Beaumaris, Anglesey, Wales

This is a view of Beaumaris from one of our favorite hiking locations. Across the Menai Strait you can see the Great Orme Head, which is a the northwest tip of the mainland of Wales.

We lived in the third floor "flat" of the Old Bank House, the blue attached house in the center of the photograph. Almost all the houses are named; this one for the fact that the first floor one housed the bank. Professor John Sheridan has managed to arrange this rental for us in the house of Mrs. Parry. She was an elegant, white-haired English lady.

In the view of Beaumaris above, you can see the square Norman church tower in the center of town. The Old Bank House was just across the street and a few doors down.

Professor John Sheridan, for whom Rod worked, lived in Beaumaris. We were grateful to him for finding us a place there. It was a very pleasant place to live in and explore from.

This is Church Street, the central street in Beaumaris. Our house is on the right, just where the first car is parked on the right. Church Street continues directly up the hill when you leave the pier.

This view of Beaumaris from a location on one of our walks above the town shows the pier leading out into the Menai Strait. From that pier you can walk straight up Church Street ot our house. We enjoyed being only about three blocks from the pier and would walk down often to watch the gulls and other sea birds.

Beaumaris had managed to accumulate about 1500 residents in its 700 year history, so it left plenty of open country around it to explore.

We knew very little about Wales when the opportunity for Rod's post-doc arose. And now we found ourselves settling in this small village on the island of Anglesey, off the coast of North Wales.

The route from Beaumaris south and across the Menai Bridge into Bangor was our daily work routine. It was a real blessing to drive along the Menai Strait and see the water, the boats, and the mountains across the Strait on the mainland.

Rod drove in to the Chemistry building of the University College of North Wales to his laboratory, dropping Brenda off at the Caernarvonshire and Anglesey General Hospital for her work as a nurse in the hospital when their time schedules were compatible. Other times Brenda rode the bus from Beaumaris. Sometimes Rod would stay late and pick Brenda up when she worked until 7 pm.

Rod watched these guys for months as he drove back and forth to work along the Beaumaris-to-Bangor road. The work was extremely slow, and these masons were never in a hurry.

At home they would have thrown something up in a week, maximum. But then this wall will probably last four hundred years! The perception of time was quite different in Wales.

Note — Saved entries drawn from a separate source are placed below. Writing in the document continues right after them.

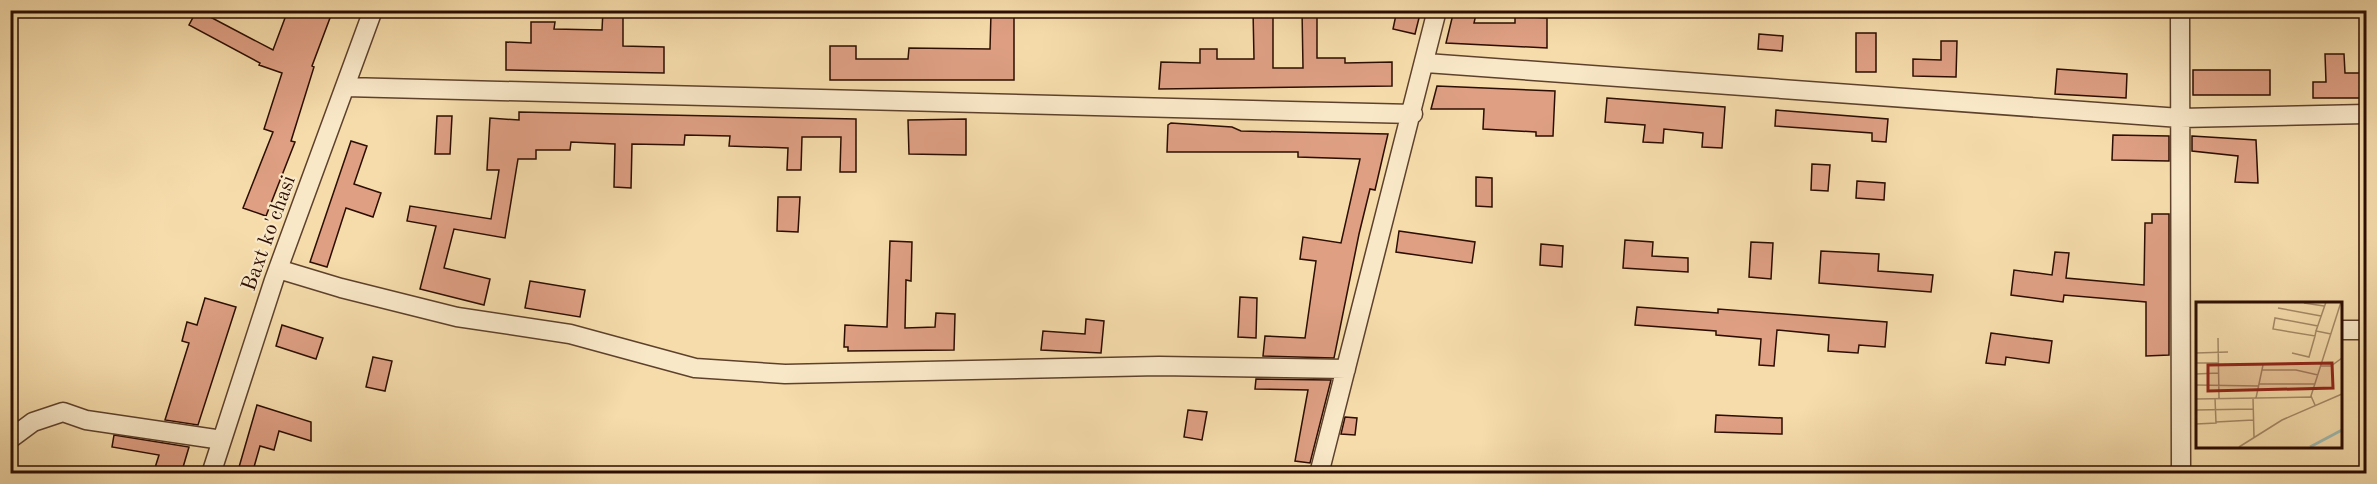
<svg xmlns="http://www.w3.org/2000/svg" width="2377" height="484" font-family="'Old Standard TT',serif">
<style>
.building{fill:#de9f83;stroke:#2c0d01;stroke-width:1.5}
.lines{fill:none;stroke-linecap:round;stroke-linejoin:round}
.street-casing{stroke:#5e412c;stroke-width:21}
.street{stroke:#f9e8c8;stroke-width:18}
.labels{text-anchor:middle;stroke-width:4.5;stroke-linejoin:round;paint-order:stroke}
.street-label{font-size:21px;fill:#2c0d01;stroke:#f9e8c8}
.inset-river{fill:none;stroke:#9ebab2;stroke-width:3}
.inset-road{fill:none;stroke:#a58967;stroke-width:1.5}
.view{fill:#8f2418;fill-opacity:0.15;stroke:#8f2418;stroke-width:3}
.inset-edge{fill:none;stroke:#2c0d01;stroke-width:3}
</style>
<rect width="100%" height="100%" fill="#f6dcab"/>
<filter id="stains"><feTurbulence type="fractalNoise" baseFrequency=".00333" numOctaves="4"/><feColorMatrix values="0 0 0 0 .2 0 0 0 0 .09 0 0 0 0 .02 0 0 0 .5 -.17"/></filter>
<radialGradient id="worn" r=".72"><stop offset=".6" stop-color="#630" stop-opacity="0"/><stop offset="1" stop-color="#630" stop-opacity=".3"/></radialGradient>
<path class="building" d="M197,10L273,50L288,10H333L312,66L314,67L291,141L295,142L266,216L243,208L273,132L264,129L282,73L259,65L260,63L189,25Z
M603,10H623V46L664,47V73L506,70V42L531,43V22H555L554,29L602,30Z
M1253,10H1273V68H1303L1302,10H1317V58H1345V63L1392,62V86L1159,89L1161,62L1200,63V49H1217V59H1254Z
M1397,10H1421L1415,34L1393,29Z
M1454,10H1477L1474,23H1515V16L1547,18V48L1446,43Z
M991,13H1014V80H830V46H856V59H908L909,48L990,49Z
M1856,33H1876V72H1856Z
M1759,34L1783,36L1782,51L1758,49Z
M1941,41H1957L1956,77L1913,76V59L1941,60Z
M2325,54H2344L2345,73H2367V98H2313V82H2326Z
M2057,69L2127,74L2126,98L2055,94Z
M2193,70H2270V95H2193Z
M1437,86L1555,91L1553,136H1536V132L1483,129L1484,109H1431Z
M1607,98L1725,107L1722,148L1702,147L1703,133L1664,129L1663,143L1643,142L1645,125L1605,122Z
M1776,110L1888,119L1886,142L1872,141V133L1775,126Z
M519,112L856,119V172H840L841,137H802L801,170H787L788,148L729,146L730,136L685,135L684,145L632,144L631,188L614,187L615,144L571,142L570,150H536V159H518L505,238L454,229L444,268L490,279L484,305L420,289L436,226L407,221L410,206L491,219L499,170H487L490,118L519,120Z
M437,116H452L450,154H435Z
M966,119V155L909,154L908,120Z
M1171,123L1232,127L1241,131L1388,134L1375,190L1370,189L1359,234L1334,358L1263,356L1265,336L1305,338L1316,261L1300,259L1303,237L1341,243L1360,159L1298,157V152H1167L1168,125Z
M2113,135L2169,136V161L2112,160Z
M2192,136L2256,140L2258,183L2235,182L2238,156L2192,151Z
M351,141L367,146L354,184L381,193L373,217L346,208L327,267L310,262Z
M1812,164L1830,165L1828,191L1811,190Z
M1476,177L1492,178V207L1476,206Z
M1857,181L1885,183L1884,200L1856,198Z
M778,197H800L798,232L777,231Z
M2152,214H2169V355L2146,356V302L2064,295L2063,302L2011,295L2014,270L2052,275L2055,252L2069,253L2066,278L2144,285L2145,223H2152Z
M1399,231L1475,242L1472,263L1396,252Z
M1625,240L1653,242L1652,256L1688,258V272L1623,268Z
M890,241L912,242L911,281L906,280L905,328L935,327L936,313L955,314L954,350L848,351V347H844L845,325L887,327Z
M1751,242L1773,243L1771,279L1749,277Z
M1541,244L1563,246L1562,267L1540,265Z
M1821,251L1879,254L1878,271L1933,275L1931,292L1819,283Z
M530,281L585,290L580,317L525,308Z
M1240,297L1257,298L1256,338L1238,337Z
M205,298L236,307L198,425L165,420L189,343L182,341L187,322L197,325Z
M1637,307L1718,313V309L1887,322L1885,347L1859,345L1858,353L1828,351L1829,335L1777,330L1774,366L1759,365L1761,339L1716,335V331L1635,325Z
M1086,319L1104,321L1101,353L1041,350L1043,331L1085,334Z
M282,325L323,338L316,359L276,346Z
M1991,333L2052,341L2049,363L2006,357L2005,365L1986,363Z
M373,357L392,361L385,391L366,387Z
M1256,379L1331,380L1310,463L1295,461L1308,390L1255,389Z
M257,405L311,422V441L279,431L274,450L260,446L252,474H237Z
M1188,410L1207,412L1202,440L1184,437Z
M1716,415L1782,418V434L1715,432Z
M1345,417L1357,418L1355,435L1341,434Z
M114,435L189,447L181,474H153L159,455L112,447Z"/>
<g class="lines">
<defs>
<path id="street" d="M2180,10L2181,474
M1426,63L2180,118L2366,114
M346,87L1413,114
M278,269L341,288L457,317L570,334L695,368L785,374L1159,366L1346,369
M2340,330H2366
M10,439L33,422L63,412L86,420L222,440
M211,474L274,280L373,10
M1319,474L1437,10"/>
</defs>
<use href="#street" class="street-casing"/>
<use href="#street" class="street"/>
</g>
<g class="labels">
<g class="street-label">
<text transform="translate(268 233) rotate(-70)" y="7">Baxt ko'chasi</text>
</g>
</g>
<g transform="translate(2196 302)">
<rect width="146" height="146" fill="#f6dcab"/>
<path class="inset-river" d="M114,145L146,128"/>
<path class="inset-road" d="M130,0L120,29L135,32M108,1L128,4M82,6L125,14M120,29L119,34L77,27L79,16L122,24M22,36L23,96M0,51L32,50M96,51L113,55L119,34M0,61H22M125,64H135L146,56M66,68H100L122,73M0,72L22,71M63,82H119M0,83L62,84M57,96L58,135M60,96L67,63M0,97L116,95M119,103L115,94L145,0M0,108L57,107M20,120L57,118M0,122L20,121L19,96M43,145L86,118L146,92"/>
<path class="view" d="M136,61L137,86L12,89V63Z"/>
<rect width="146" height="146" class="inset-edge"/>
</g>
<rect width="2377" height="484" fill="none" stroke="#f6dcab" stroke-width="36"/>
<rect x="12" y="12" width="2353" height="460" fill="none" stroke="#2c0d01" stroke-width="3"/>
<rect x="18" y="18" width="2341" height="448" fill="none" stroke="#2c0d01" stroke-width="1.5"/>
<rect width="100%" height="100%" filter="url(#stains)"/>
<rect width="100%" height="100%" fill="url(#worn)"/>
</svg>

The view out the back window of our flat included small rock-walled gardens. They used the word "garden" for any outside patch of vegetation, be it a small patch of grass or an elaborate formal flower garden. We initially assumed that the word garden meant vegetables, so we were always looking for the rows of vegetables - until we were educated to their terminology. The substantial houses formed a continuous row, called "attached houses" when they were speaking precisely. But attached houses were the norm, so when they said house, you could assume that they meant attached houses. They used the term "detached house" regularly for houses which did not share any walls with another. Duplexes were called "semidetached houses".

The individual flues in the chimneys were interesting to us. They called them "chimney pots", and commonly there was a chimney pot for each room in the house. Historically they heated with coal.

This sunrise over the chimney pots is from our kitchen window.

High Tide

Low Tide

This sequence is one that we found amusing - the beautiful boats riding on the water of the Menai Strait at Beaumaris at high tide, and then sitting on the mud flats six hours later. The tide at Beaumaris was surprsingly high, about eight feet.